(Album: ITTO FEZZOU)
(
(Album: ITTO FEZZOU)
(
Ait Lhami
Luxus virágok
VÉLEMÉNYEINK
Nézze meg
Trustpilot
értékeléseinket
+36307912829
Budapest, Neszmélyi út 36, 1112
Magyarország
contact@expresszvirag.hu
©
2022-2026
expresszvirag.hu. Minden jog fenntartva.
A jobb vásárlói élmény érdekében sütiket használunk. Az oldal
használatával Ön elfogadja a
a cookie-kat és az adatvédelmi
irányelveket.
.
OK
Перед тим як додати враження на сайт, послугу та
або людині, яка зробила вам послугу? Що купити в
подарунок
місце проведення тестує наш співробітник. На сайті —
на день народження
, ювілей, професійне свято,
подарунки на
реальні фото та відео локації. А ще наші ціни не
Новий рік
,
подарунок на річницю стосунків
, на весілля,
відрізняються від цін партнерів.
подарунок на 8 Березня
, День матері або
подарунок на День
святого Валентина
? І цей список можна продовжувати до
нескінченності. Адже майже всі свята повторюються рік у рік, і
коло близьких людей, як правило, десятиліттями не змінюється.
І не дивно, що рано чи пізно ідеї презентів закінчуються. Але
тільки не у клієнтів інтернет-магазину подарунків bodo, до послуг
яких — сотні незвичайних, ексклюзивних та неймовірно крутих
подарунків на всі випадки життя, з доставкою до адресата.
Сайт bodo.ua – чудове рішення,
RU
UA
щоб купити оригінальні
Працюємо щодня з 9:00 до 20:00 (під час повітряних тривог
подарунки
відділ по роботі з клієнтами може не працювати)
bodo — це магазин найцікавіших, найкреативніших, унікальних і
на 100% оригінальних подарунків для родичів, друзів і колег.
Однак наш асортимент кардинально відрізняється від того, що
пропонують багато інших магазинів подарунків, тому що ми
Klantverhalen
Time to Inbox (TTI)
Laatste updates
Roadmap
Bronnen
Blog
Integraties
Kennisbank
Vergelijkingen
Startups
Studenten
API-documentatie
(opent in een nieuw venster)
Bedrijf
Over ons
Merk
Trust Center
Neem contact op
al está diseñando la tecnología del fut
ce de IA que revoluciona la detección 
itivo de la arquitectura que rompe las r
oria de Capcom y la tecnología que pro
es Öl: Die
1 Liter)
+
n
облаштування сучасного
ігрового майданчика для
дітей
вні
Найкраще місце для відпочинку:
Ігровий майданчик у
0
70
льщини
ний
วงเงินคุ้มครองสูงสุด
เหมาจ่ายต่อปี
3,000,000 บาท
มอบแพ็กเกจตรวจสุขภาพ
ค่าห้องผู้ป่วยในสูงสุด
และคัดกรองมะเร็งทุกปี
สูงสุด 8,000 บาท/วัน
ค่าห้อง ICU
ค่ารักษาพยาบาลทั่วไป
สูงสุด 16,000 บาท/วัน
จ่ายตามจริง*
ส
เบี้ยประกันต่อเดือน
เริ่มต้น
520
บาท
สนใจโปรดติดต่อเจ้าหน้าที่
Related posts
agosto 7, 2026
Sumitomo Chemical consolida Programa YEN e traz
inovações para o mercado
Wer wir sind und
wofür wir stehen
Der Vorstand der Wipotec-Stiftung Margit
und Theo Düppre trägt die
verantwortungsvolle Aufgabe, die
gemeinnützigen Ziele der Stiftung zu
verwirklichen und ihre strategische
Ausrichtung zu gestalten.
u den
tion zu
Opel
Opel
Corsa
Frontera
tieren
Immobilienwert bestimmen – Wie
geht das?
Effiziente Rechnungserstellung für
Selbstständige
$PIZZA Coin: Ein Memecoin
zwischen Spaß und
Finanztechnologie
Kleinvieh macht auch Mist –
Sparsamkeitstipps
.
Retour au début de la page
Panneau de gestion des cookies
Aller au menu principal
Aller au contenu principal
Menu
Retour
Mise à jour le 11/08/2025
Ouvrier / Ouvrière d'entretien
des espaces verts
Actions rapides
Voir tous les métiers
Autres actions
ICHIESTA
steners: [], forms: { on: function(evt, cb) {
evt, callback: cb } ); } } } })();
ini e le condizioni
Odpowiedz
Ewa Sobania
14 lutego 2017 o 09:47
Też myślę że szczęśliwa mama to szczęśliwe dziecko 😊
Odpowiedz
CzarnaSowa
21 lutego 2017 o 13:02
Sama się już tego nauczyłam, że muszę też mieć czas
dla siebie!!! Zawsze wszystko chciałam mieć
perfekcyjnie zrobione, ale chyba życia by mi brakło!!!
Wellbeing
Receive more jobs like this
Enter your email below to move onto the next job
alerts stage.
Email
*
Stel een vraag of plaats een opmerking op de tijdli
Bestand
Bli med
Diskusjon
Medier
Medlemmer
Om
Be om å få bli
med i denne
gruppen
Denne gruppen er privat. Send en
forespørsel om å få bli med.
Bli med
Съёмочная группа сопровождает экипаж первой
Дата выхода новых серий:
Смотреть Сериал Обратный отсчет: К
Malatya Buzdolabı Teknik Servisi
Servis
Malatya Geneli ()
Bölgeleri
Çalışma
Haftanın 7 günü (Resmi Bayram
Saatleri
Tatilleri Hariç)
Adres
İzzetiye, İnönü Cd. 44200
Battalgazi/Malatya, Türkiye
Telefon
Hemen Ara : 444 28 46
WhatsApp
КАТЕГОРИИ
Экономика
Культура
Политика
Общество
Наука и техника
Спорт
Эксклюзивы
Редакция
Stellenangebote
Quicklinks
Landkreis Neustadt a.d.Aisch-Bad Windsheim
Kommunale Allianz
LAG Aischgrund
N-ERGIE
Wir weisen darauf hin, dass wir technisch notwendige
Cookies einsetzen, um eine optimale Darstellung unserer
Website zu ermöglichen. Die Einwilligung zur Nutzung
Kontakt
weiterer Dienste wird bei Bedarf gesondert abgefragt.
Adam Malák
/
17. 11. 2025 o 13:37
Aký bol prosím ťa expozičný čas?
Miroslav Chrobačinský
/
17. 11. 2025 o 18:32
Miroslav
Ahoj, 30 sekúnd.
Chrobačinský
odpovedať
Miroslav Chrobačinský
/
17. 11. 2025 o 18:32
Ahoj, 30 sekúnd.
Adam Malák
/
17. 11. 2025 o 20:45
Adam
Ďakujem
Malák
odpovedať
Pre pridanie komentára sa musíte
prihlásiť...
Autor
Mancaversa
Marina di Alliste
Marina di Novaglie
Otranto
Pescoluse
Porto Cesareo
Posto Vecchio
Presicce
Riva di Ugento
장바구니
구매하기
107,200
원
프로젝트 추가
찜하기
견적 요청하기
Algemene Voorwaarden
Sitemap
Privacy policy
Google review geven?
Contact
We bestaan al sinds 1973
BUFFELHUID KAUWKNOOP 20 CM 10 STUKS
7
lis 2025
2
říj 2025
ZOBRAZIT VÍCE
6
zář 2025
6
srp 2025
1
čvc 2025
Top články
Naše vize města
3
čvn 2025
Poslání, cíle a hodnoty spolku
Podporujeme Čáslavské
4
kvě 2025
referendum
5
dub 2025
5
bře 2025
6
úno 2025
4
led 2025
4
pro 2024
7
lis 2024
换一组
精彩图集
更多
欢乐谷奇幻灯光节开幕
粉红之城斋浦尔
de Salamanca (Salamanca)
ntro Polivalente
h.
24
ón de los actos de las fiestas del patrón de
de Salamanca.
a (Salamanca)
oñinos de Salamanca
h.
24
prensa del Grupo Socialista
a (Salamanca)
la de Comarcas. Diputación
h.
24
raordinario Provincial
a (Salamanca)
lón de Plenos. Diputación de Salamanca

+-------+

** What the task requires **
Everything from the line with "Der Vorstand der Wipotec-Stiftung Margit" through the line with "14 lutego 2017 o 09:47" in the listing above must be retyped exactly, with nothing added.

** Expected output **
Der Vorstand der Wipotec-Stiftung Margit
und Theo Düppre trägt die
verantwortungsvolle Aufgabe, die
gemeinnützigen Ziele der Stiftung zu
verwirklichen und ihre strategische
Ausrichtung zu gestalten.
u den
tion zu
Opel
Opel
Corsa
Frontera
tieren
Immobilienwert bestimmen – Wie
geht das?
Effiziente Rechnungserstellung für
Selbstständige
$PIZZA Coin: Ein Memecoin
zwischen Spaß und
Finanztechnologie
Kleinvieh macht auch Mist –
Sparsamkeitstipps
.
Retour au début de la page
Panneau de gestion des cookies
Aller au menu principal
Aller au contenu principal
Menu
Retour
Mise à jour le 11/08/2025
Ouvrier / Ouvrière d'entretien
des espaces verts
Actions rapides
Voir tous les métiers
Autres actions
ICHIESTA
steners: [], forms: { on: function(evt, cb) {
evt, callback: cb } ); } } } })();
ini e le condizioni
Odpowiedz
Ewa Sobania
14 lutego 2017 o 09:47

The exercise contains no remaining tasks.